Which lines of the material contain the string "chris"? Gather every one of them.

-- START EXTRACTED MATERIAL --

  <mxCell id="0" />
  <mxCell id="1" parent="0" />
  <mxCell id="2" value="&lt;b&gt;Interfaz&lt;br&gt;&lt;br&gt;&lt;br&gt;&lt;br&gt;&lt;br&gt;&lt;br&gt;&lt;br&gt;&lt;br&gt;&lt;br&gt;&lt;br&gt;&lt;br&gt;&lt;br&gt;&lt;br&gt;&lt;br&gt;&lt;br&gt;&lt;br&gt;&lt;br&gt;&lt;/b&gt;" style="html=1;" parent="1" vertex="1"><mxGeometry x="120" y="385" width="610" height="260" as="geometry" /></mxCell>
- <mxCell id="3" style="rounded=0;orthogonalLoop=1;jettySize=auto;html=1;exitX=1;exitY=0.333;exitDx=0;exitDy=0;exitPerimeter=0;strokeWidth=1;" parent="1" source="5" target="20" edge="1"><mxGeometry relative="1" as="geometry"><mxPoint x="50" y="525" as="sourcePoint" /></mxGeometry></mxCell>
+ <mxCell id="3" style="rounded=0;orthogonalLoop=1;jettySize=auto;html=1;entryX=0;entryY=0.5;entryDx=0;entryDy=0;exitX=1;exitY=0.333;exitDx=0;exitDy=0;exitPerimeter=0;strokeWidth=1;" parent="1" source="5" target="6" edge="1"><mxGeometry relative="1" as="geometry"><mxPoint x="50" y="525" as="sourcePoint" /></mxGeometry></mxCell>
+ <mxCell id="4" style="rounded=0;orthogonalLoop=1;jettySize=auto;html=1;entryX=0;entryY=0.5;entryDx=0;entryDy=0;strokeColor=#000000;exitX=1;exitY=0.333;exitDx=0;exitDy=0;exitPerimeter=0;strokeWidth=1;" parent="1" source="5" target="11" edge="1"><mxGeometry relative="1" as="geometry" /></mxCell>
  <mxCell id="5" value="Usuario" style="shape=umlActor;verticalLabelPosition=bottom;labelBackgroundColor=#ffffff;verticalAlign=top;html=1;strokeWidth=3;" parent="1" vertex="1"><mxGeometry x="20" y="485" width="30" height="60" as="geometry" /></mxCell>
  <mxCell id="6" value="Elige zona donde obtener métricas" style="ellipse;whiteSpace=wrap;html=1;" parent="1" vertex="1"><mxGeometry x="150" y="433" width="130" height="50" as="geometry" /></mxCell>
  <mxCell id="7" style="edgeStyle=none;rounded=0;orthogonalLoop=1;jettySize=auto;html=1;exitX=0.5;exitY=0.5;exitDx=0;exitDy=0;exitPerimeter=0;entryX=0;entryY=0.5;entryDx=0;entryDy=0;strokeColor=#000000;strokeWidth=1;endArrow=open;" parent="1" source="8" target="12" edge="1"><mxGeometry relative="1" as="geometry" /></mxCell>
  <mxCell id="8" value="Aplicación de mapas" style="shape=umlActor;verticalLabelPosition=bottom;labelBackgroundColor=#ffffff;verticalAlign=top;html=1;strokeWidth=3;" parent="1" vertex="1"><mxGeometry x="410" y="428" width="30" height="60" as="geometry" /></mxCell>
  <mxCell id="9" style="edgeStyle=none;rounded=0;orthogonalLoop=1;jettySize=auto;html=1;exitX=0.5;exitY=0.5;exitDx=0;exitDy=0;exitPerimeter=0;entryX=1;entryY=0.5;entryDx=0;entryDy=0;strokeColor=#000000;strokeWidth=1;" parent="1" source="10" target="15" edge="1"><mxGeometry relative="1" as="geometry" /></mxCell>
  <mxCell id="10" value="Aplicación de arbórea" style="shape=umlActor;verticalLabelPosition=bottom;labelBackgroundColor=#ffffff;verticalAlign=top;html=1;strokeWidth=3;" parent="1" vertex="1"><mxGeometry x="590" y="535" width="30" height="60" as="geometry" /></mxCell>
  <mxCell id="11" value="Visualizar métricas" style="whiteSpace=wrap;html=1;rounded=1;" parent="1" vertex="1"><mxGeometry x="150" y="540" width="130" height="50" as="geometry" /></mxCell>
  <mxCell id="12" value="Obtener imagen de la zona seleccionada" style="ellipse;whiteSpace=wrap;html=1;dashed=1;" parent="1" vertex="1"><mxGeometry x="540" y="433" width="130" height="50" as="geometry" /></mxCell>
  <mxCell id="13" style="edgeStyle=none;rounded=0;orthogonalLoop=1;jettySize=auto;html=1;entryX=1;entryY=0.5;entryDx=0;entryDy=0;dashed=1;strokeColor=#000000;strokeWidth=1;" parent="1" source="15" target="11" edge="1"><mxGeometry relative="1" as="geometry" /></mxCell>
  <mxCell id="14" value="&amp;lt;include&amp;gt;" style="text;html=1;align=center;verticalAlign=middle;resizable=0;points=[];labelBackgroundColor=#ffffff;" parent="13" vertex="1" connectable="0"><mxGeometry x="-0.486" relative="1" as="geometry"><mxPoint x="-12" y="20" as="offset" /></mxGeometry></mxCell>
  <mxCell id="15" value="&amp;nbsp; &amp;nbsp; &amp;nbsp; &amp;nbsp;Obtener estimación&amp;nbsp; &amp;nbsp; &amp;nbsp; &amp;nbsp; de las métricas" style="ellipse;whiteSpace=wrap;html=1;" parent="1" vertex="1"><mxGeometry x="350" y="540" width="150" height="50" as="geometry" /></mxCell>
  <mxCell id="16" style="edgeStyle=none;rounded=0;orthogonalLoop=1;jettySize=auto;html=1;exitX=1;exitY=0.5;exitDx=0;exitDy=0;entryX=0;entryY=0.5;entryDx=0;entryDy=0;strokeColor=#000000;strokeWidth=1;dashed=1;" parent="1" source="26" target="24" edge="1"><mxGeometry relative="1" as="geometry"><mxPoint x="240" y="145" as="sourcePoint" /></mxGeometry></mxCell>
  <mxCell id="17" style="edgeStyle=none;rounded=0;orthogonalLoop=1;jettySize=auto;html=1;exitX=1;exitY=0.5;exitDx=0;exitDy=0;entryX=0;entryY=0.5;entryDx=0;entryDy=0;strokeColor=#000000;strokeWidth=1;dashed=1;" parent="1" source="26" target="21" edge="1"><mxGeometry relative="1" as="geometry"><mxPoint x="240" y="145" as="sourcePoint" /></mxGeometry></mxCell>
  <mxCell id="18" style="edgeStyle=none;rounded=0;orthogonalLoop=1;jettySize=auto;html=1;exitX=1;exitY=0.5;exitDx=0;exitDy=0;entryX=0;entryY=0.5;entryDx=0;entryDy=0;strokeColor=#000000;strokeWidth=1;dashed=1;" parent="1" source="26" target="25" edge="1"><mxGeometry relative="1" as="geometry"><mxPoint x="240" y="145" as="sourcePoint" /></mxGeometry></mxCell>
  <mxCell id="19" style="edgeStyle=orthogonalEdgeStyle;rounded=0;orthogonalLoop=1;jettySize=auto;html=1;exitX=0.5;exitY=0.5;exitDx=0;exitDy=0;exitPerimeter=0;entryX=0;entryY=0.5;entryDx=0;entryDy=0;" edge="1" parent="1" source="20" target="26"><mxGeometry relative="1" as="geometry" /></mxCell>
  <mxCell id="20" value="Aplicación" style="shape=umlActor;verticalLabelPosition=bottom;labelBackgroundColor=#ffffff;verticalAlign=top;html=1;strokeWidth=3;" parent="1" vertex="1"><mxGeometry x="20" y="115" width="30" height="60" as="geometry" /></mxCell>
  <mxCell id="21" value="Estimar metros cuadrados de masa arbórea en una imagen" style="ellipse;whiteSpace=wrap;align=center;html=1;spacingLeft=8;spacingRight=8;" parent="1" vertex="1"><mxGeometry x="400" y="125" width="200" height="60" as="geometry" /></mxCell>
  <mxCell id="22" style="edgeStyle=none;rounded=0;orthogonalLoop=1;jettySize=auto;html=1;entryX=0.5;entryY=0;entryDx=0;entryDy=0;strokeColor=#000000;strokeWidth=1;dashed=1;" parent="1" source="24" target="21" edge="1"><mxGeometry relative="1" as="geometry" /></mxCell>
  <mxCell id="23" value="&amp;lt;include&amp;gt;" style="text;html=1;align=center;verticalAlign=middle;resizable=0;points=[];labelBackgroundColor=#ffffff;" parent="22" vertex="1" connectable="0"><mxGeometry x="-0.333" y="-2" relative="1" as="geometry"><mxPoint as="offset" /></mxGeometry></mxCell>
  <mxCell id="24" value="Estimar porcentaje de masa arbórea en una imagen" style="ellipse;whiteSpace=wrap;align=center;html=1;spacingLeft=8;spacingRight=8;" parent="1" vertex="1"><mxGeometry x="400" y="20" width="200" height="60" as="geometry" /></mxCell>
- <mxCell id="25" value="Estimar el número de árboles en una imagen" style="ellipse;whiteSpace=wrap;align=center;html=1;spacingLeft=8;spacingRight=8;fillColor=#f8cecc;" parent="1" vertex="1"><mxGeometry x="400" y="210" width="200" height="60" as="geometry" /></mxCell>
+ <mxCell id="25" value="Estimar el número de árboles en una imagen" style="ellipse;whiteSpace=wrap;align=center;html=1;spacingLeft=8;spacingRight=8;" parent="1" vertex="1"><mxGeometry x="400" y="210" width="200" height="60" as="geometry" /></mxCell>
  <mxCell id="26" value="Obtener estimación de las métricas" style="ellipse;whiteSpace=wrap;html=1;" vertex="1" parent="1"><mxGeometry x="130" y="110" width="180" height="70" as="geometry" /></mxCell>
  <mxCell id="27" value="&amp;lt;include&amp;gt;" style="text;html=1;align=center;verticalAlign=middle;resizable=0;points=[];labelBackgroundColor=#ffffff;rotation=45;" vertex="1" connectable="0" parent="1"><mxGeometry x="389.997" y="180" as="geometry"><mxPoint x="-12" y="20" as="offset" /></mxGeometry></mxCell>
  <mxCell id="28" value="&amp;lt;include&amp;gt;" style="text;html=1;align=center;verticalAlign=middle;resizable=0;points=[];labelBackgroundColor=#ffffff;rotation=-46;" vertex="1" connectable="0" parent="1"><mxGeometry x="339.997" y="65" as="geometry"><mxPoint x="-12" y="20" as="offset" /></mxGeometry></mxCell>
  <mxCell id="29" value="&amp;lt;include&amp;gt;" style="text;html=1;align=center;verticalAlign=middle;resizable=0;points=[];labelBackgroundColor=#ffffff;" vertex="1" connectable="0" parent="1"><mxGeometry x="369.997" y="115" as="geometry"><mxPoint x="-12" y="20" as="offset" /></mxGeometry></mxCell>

-- END EXTRACTED MATERIAL --
-- START EXTRACTED MATERIAL --

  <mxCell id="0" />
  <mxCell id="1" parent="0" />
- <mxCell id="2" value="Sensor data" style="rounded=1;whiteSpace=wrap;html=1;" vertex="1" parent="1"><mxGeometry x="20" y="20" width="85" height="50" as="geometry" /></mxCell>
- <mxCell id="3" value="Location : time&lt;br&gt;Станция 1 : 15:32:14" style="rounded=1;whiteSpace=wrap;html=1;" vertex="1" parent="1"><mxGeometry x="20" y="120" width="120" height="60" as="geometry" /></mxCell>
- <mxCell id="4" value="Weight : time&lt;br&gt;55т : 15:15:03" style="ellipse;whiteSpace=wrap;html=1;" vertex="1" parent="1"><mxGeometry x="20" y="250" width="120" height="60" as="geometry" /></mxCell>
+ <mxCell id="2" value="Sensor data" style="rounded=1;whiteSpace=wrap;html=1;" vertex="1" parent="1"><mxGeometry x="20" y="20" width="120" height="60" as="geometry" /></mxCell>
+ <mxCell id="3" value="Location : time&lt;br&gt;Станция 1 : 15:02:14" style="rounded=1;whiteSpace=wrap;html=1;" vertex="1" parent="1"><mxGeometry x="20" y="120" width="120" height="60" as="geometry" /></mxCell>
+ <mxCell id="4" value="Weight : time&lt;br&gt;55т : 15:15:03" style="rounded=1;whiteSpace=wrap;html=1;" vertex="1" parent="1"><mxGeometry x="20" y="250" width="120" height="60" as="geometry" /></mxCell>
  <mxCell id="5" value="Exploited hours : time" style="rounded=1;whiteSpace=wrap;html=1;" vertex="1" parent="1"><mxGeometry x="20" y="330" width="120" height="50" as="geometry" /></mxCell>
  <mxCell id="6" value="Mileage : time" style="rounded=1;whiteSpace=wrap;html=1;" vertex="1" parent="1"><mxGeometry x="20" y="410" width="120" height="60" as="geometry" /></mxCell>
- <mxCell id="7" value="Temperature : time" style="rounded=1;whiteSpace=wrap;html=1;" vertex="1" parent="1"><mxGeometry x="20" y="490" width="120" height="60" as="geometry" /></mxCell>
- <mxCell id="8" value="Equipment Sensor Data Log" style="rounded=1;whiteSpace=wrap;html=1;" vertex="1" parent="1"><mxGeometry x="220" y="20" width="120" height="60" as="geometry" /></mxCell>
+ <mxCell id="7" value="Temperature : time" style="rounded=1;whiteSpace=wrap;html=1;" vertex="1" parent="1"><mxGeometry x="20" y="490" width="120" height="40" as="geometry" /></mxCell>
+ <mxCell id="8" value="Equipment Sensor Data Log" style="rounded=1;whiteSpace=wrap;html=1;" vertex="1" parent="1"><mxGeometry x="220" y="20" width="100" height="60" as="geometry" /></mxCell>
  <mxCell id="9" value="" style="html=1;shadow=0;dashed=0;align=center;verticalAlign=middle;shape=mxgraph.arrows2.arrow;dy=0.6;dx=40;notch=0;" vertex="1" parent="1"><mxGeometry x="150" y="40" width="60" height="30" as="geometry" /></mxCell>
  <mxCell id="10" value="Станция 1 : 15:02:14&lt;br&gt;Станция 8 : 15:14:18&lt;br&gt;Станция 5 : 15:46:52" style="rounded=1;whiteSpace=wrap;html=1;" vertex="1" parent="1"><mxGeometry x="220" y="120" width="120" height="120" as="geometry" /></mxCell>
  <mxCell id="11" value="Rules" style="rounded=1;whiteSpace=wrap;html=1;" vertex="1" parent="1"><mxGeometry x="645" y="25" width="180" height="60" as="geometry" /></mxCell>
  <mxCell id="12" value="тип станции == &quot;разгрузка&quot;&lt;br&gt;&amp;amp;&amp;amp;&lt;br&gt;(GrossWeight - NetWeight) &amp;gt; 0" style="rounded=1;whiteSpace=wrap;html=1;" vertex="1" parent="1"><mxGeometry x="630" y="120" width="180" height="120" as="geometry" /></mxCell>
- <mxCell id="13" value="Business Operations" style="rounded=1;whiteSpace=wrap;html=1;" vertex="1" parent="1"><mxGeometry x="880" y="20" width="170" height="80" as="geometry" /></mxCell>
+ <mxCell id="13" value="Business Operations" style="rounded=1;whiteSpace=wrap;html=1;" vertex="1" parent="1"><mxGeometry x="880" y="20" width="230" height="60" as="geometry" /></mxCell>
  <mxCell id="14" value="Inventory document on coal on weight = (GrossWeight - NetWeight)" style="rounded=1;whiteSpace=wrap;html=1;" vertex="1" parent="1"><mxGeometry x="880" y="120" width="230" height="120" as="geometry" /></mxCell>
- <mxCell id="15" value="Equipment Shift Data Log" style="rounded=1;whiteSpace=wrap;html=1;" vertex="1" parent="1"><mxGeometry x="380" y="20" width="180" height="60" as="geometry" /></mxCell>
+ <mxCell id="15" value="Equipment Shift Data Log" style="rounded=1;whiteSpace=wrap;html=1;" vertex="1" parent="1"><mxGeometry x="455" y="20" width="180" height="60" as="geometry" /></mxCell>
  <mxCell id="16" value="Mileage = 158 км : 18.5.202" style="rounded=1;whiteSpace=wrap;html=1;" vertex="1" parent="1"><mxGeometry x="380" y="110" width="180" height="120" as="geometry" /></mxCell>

-- END EXTRACTED MATERIAL --
-- START EXTRACTED MATERIAL --

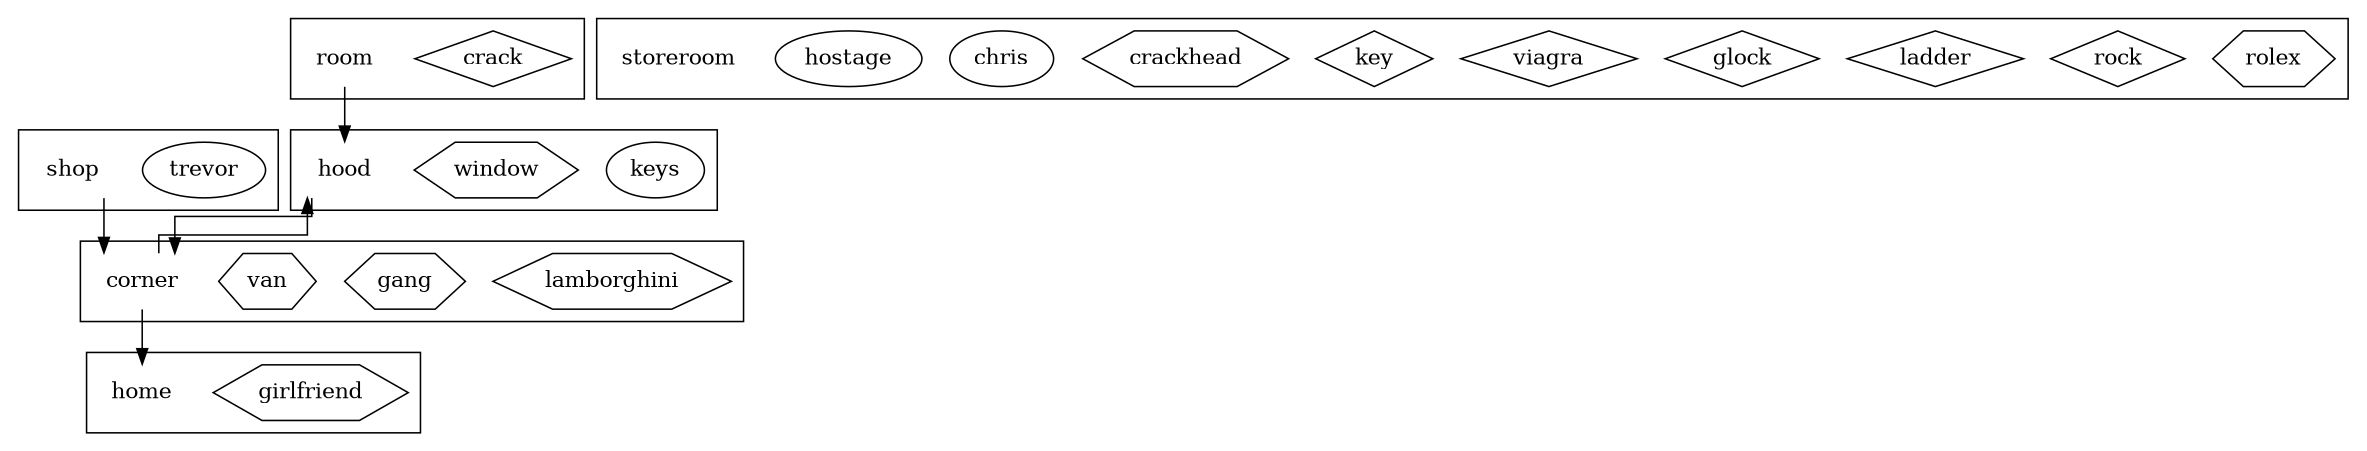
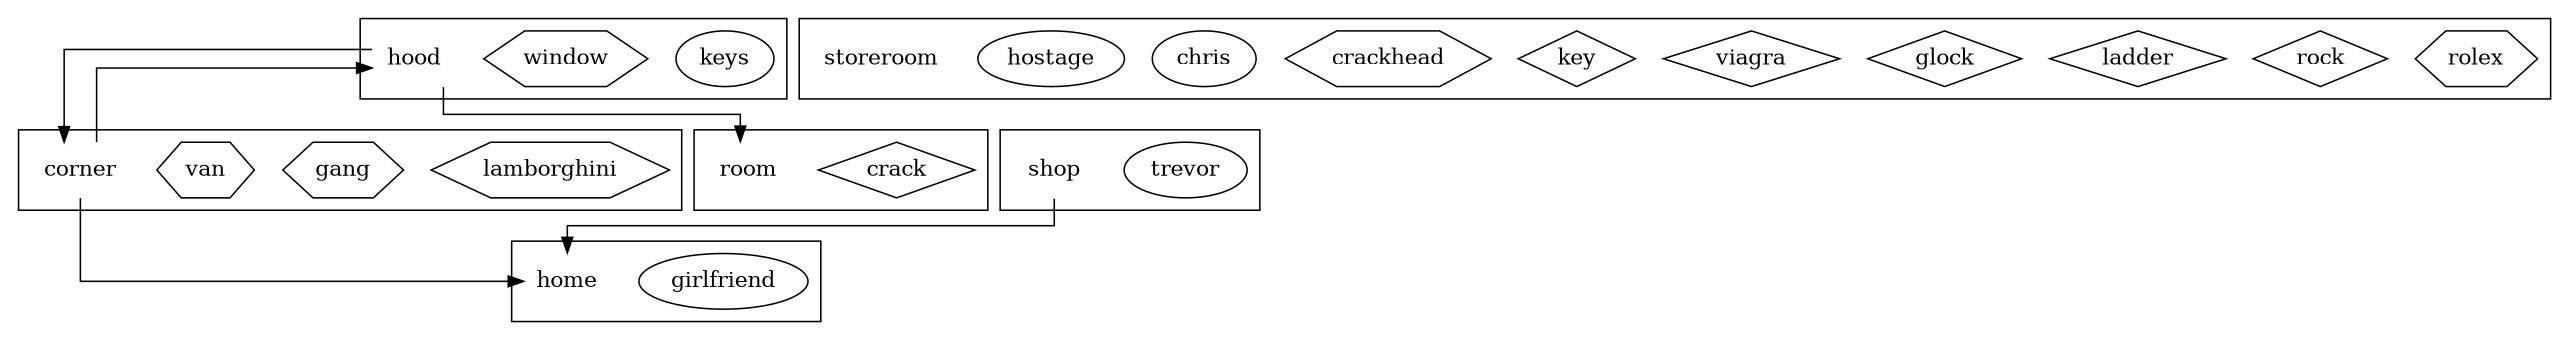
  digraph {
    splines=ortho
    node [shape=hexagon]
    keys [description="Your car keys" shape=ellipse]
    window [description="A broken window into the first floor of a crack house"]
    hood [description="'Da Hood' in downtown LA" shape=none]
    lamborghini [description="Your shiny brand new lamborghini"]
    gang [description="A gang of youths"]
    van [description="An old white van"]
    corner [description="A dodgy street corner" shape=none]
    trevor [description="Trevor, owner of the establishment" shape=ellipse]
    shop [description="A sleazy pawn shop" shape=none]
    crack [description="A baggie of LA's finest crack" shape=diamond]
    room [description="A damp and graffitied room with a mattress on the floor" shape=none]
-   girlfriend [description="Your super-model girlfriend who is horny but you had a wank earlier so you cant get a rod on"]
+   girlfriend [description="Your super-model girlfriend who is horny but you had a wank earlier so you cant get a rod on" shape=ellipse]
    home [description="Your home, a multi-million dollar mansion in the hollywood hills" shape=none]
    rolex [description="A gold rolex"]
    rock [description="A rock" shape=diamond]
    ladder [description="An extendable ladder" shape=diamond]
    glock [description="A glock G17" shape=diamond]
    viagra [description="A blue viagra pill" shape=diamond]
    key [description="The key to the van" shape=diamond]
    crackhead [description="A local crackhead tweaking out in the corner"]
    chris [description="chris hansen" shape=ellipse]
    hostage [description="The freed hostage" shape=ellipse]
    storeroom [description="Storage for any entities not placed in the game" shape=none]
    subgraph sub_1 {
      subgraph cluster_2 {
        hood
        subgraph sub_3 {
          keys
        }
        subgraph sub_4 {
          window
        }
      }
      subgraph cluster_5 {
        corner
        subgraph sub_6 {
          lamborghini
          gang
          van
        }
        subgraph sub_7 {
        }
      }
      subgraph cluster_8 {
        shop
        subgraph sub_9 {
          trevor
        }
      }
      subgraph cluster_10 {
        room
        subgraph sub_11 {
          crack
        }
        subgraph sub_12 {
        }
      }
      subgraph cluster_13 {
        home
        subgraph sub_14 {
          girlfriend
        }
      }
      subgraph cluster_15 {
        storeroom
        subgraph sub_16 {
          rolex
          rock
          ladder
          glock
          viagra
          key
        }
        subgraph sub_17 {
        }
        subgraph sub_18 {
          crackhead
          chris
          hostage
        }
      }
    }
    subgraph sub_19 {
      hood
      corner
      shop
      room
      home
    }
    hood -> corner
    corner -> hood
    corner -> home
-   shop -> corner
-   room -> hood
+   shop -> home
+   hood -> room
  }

-- END EXTRACTED MATERIAL --

■ **THE OUTPUT**
    chris [description="chris hansen" shape=ellipse]
          chris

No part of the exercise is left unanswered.